There are differing definitions of treatment resistance, and some studies suggest that it requires nonresponse to at least two treatments (31). To have used this criterion would clearly have reduced our trial base even further, and we therefore chose the more inclusive definition. Some participants may have been included in two separate studies run consecutively in the same center (e.g., Karp et al.  and Sheffrin et al. ), but the numbers of such patients were likely to be small, and as these studies included participants who did not respond to the initial therapy, any bias introduced would have been in favor of inefficacy.

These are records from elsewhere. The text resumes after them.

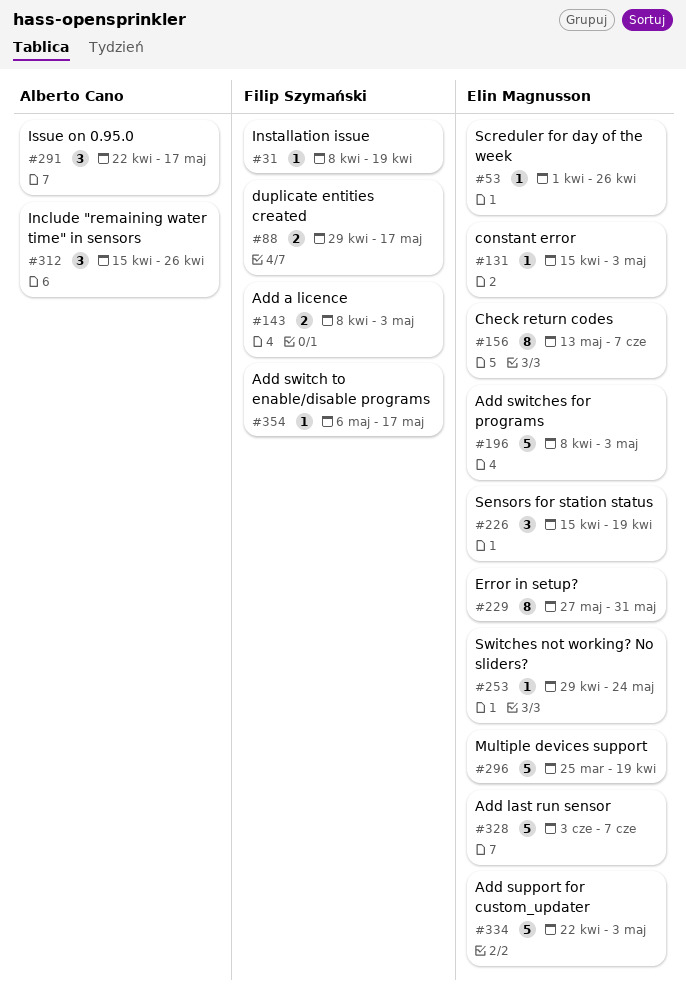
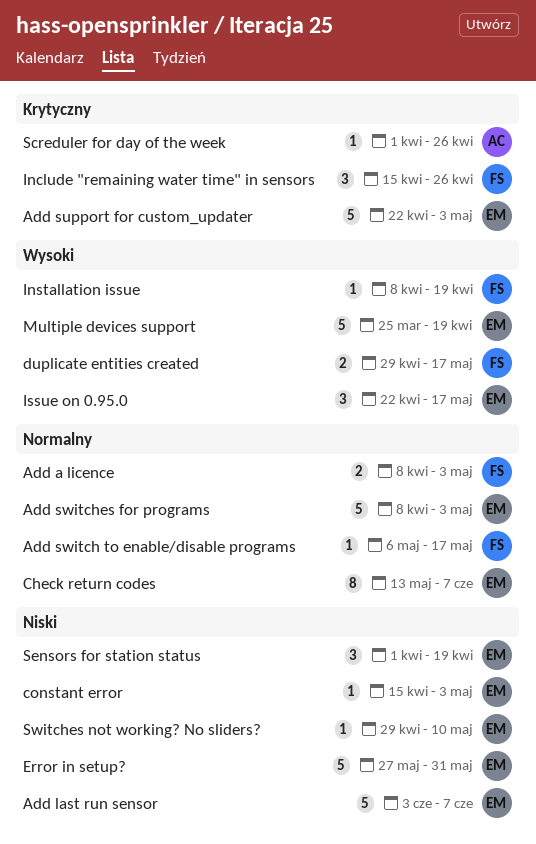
Error in setup?, estimate: 8 -> 5
Include "remaining water time" in sensors, owner: Alberto Cano -> Filip Szymański
Issue on 0.95.0, owner: Alberto Cano -> Elin Magnusson
Screduler for day of the week, owner: Elin Magnusson -> Alberto Cano
Sensors for station status, start: Apr 15 -> Apr 1
Switches not working? No sliders?, due: May 24 -> May 10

Failure to respond to a single pharmacological treatment for late-life depression is common, but there is a paucity of data on which evidence-based treatment decisions can be made. In this meta-analysis of studies that included older individuals who had failed to respond to a single antidepressant trial, half responded to either the addition of a second agent or a change to another antidepressant. This indicates that failure to respond to a single antidepressant trial does not imply lack of response to other treatments.
The only treatment for which there was consistent evidence was lithium augmentation, and even this treatment was evaluated in nonrandomized studies and only in one small randomized study without a placebo control. All of the studies excluded people with more severe cognitive impairment, so there is currently no evidence base for the treatment of refractory depression in patients with dementia. This is worrying, given that a significant proportion of people with dementia are treated with antidepressants. High-quality randomized controlled trials comparing therapies for treatment-refractory depression in older people are urgently needed to inform the evidence base. Such studies should include populations that reflect the level of physical and cognitive impairment present in the general population of older people with depression, as well as trials of psychological therapies and ECT.